▶ _TO DO_:
Make an exact copy of the records below. Include every line.

▶ _SUPPLIED DATA_:
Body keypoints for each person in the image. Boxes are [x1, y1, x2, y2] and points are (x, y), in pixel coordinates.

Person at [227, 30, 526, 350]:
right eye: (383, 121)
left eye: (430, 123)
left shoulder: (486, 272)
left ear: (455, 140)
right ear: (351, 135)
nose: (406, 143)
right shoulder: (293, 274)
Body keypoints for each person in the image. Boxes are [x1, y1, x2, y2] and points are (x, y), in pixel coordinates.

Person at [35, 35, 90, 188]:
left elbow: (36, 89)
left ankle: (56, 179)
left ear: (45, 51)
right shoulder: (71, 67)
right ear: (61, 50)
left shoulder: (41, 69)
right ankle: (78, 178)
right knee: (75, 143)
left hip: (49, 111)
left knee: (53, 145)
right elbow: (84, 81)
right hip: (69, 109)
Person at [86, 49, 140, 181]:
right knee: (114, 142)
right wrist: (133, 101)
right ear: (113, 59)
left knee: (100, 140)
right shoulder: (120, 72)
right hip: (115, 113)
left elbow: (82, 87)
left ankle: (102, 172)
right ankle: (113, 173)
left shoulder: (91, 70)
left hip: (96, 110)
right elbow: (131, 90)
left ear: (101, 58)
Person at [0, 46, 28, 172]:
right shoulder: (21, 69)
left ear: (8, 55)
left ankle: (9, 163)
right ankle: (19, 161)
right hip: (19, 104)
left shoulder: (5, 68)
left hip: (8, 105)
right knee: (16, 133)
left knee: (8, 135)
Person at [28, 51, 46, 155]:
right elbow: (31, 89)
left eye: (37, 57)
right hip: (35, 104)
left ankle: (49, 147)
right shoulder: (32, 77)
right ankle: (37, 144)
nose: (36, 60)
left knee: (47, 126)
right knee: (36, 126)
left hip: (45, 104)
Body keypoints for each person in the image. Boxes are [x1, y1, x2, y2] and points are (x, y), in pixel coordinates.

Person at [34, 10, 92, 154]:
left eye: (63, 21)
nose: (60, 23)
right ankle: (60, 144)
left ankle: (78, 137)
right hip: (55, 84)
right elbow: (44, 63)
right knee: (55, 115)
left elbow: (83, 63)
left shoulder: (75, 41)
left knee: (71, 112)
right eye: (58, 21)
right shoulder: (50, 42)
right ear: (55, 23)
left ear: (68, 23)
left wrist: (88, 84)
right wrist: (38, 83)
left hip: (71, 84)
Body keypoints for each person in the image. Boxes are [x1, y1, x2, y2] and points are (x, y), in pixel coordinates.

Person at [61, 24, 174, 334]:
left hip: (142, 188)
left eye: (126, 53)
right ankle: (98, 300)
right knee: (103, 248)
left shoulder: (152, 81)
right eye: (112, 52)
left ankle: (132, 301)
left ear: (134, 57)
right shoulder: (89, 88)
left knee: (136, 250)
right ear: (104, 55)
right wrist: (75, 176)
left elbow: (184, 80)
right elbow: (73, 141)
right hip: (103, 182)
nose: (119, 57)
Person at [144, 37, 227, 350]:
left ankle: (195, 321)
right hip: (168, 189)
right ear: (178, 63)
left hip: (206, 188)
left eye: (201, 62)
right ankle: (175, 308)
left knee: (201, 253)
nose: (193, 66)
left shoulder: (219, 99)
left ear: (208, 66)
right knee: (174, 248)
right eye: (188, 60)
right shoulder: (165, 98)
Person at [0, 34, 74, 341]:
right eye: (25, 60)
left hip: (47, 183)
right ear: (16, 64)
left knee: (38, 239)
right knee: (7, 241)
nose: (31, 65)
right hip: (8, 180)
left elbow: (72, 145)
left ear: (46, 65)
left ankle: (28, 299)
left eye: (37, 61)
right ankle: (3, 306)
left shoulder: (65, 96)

▶ _RESPONSE TO THE EXERCISE_:
Body keypoints for each person in the image. Boxes are [x1, y1, x2, y2] and points are (x, y), in pixel coordinates.

Person at [227, 30, 526, 350]:
right eye: (383, 121)
left eye: (430, 123)
left shoulder: (486, 272)
left ear: (455, 140)
right ear: (351, 135)
nose: (406, 143)
right shoulder: (293, 274)
Body keypoints for each person in the image. Boxes are [x1, y1, x2, y2] and points are (x, y), in pixel coordinates.

Person at [35, 35, 90, 188]:
left elbow: (36, 89)
left ankle: (56, 179)
left ear: (45, 51)
right shoulder: (71, 67)
right ear: (61, 50)
left shoulder: (41, 69)
right ankle: (78, 178)
right knee: (75, 143)
left hip: (49, 111)
left knee: (53, 145)
right elbow: (84, 81)
right hip: (69, 109)
Person at [86, 49, 140, 181]:
right knee: (114, 142)
right wrist: (133, 101)
right ear: (113, 59)
left knee: (100, 140)
right shoulder: (120, 72)
right hip: (115, 113)
left elbow: (82, 87)
left ankle: (102, 172)
right ankle: (113, 173)
left shoulder: (91, 70)
left hip: (96, 110)
right elbow: (131, 90)
left ear: (101, 58)
Person at [0, 46, 28, 172]:
right shoulder: (21, 69)
left ear: (8, 55)
left ankle: (9, 163)
right ankle: (19, 161)
right hip: (19, 104)
left shoulder: (5, 68)
left hip: (8, 105)
right knee: (16, 133)
left knee: (8, 135)
Person at [28, 51, 46, 155]:
right elbow: (31, 89)
left eye: (37, 57)
right hip: (35, 104)
left ankle: (49, 147)
right shoulder: (32, 77)
right ankle: (37, 144)
nose: (36, 60)
left knee: (47, 126)
right knee: (36, 126)
left hip: (45, 104)
Body keypoints for each person in the image. Boxes are [x1, y1, x2, y2] and points are (x, y), in pixel coordinates.

Person at [34, 10, 92, 154]:
left eye: (63, 21)
nose: (60, 23)
right ankle: (60, 144)
left ankle: (78, 137)
right hip: (55, 84)
right elbow: (44, 63)
right knee: (55, 115)
left elbow: (83, 63)
left shoulder: (75, 41)
left knee: (71, 112)
right eye: (58, 21)
right shoulder: (50, 42)
right ear: (55, 23)
left ear: (68, 23)
left wrist: (88, 84)
right wrist: (38, 83)
left hip: (71, 84)
Body keypoints for each person in the image. Boxes are [x1, y1, x2, y2] and points are (x, y), in pixel coordinates.

Person at [61, 24, 174, 334]:
left hip: (142, 188)
left eye: (126, 53)
right ankle: (98, 300)
right knee: (103, 248)
left shoulder: (152, 81)
right eye: (112, 52)
left ankle: (132, 301)
left ear: (134, 57)
right shoulder: (89, 88)
left knee: (136, 250)
right ear: (104, 55)
right wrist: (75, 176)
left elbow: (184, 80)
right elbow: (73, 141)
right hip: (103, 182)
nose: (119, 57)
Person at [144, 37, 227, 350]:
left ankle: (195, 321)
right hip: (168, 189)
right ear: (178, 63)
left hip: (206, 188)
left eye: (201, 62)
right ankle: (175, 308)
left knee: (201, 253)
nose: (193, 66)
left shoulder: (219, 99)
left ear: (208, 66)
right knee: (174, 248)
right eye: (188, 60)
right shoulder: (165, 98)
Person at [0, 34, 74, 341]:
right eye: (25, 60)
left hip: (47, 183)
right ear: (16, 64)
left knee: (38, 239)
right knee: (7, 241)
nose: (31, 65)
right hip: (8, 180)
left elbow: (72, 145)
left ear: (46, 65)
left ankle: (28, 299)
left eye: (37, 61)
right ankle: (3, 306)
left shoulder: (65, 96)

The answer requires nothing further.